> REQUIRED ACTION: Could you copy each line of the entries that contains "with"?
═════ LISTED RECORDS
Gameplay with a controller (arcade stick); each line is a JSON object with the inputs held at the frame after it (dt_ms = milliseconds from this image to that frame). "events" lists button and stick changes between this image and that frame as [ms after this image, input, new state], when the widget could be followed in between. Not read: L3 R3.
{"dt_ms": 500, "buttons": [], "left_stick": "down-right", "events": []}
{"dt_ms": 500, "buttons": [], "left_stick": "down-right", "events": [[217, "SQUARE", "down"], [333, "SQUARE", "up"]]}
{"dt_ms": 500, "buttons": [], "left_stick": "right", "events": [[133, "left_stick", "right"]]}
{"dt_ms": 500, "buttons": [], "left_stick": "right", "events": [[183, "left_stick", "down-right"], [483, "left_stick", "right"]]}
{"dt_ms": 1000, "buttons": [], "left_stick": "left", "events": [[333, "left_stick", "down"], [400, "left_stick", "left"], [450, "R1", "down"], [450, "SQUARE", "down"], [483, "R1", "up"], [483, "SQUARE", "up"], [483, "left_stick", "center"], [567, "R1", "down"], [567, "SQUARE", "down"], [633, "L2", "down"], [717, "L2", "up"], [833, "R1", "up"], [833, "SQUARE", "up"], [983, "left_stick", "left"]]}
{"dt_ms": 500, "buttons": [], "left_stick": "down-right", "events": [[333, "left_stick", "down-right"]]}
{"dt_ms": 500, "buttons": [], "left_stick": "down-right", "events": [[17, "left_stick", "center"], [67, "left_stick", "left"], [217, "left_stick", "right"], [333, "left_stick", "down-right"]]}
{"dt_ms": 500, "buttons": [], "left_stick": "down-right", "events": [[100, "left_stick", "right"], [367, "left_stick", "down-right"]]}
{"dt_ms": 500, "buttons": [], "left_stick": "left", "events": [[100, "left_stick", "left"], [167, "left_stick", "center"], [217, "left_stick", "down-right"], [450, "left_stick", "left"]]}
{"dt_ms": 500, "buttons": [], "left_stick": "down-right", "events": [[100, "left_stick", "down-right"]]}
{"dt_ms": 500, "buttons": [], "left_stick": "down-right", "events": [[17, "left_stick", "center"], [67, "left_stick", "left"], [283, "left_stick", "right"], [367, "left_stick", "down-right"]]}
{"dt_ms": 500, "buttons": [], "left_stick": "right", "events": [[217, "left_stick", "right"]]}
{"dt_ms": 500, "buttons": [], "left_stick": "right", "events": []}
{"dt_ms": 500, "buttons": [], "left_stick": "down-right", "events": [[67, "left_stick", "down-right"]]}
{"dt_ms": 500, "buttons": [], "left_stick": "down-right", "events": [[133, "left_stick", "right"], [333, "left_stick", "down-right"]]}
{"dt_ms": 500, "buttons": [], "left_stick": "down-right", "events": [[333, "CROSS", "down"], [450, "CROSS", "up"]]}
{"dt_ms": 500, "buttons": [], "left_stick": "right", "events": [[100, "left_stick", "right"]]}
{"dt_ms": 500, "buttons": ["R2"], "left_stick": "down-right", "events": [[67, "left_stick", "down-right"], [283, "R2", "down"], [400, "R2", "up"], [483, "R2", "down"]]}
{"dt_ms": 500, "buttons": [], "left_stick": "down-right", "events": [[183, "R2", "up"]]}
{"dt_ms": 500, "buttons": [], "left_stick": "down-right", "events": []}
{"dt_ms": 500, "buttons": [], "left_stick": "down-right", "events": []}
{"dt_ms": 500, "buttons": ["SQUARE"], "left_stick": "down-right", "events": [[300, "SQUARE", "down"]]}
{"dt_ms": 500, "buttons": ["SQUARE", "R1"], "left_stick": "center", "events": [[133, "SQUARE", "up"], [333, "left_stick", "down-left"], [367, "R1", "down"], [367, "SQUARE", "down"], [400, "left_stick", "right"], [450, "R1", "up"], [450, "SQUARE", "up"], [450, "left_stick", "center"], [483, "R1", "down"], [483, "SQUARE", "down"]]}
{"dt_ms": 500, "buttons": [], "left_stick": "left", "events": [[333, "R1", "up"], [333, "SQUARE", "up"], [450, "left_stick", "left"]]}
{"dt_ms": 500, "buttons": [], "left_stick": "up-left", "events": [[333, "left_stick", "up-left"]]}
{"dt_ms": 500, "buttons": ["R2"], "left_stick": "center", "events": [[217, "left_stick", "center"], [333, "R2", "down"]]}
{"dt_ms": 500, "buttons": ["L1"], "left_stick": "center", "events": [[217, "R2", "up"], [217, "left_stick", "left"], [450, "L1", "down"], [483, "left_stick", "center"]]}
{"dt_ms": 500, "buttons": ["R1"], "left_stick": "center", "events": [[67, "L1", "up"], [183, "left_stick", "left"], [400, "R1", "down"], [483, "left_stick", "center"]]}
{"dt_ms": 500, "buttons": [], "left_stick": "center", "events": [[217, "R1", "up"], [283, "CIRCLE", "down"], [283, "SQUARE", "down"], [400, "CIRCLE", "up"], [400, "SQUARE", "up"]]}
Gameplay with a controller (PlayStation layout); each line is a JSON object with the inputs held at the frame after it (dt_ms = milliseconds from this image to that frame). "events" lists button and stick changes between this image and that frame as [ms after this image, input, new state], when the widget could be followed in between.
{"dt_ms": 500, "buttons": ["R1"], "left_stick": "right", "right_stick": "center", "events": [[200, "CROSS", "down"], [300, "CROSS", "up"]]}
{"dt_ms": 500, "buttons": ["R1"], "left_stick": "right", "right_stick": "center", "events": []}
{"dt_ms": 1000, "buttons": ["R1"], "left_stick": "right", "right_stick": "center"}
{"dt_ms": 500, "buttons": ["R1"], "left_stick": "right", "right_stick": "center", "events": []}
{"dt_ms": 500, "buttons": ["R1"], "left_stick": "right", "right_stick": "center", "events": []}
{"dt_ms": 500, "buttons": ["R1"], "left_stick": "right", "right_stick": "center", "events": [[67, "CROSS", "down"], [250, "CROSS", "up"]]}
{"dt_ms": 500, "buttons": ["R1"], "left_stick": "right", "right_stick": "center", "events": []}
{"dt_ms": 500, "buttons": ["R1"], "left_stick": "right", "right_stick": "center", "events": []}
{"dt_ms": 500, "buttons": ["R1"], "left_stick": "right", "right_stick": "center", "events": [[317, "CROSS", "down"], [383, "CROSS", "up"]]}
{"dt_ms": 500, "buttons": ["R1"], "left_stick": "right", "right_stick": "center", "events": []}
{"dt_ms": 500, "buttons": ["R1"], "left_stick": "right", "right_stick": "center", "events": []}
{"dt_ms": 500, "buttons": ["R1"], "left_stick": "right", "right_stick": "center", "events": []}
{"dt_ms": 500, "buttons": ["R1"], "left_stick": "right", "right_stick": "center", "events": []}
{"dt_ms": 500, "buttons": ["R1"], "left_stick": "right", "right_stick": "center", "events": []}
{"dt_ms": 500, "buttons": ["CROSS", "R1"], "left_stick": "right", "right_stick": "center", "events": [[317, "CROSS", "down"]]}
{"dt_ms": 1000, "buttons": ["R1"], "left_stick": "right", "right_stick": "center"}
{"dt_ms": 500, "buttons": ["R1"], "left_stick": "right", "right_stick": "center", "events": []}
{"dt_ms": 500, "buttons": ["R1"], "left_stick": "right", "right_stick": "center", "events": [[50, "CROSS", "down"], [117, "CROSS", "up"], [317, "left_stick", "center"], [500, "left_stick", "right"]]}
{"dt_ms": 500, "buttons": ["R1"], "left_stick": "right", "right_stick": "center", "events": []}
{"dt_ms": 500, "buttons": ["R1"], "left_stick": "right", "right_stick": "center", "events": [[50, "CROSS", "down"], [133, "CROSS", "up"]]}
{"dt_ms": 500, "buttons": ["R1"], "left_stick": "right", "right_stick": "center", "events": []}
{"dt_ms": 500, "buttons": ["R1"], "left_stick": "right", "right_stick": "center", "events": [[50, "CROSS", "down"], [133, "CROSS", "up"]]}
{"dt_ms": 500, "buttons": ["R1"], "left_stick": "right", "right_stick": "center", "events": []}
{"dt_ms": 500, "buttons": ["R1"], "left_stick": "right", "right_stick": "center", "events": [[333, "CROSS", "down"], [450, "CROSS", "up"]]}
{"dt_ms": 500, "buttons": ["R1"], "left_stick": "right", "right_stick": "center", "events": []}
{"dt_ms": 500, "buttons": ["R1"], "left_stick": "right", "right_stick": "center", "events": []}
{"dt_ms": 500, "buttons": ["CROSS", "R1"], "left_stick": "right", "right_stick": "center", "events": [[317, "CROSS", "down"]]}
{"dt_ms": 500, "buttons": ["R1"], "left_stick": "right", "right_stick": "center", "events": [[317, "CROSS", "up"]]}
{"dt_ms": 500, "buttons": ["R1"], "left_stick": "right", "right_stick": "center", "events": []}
══════════
> FINISHED TASK:
Gameplay with a controller (arcade stick); each line is a JSON object with the inputs held at the frame after it (dt_ms = milliseconds from this image to that frame). "events" lists button and stick changes between this image and that frame as [ms after this image, input, new state], when the widget could be followed in between. Not read: L3 R3.
Gameplay with a controller (PlayStation layout); each line is a JSON object with the inputs held at the frame after it (dt_ms = milliseconds from this image to that frame). "events" lists button and stick changes between this image and that frame as [ms after this image, input, new state], when the widget could be followed in between.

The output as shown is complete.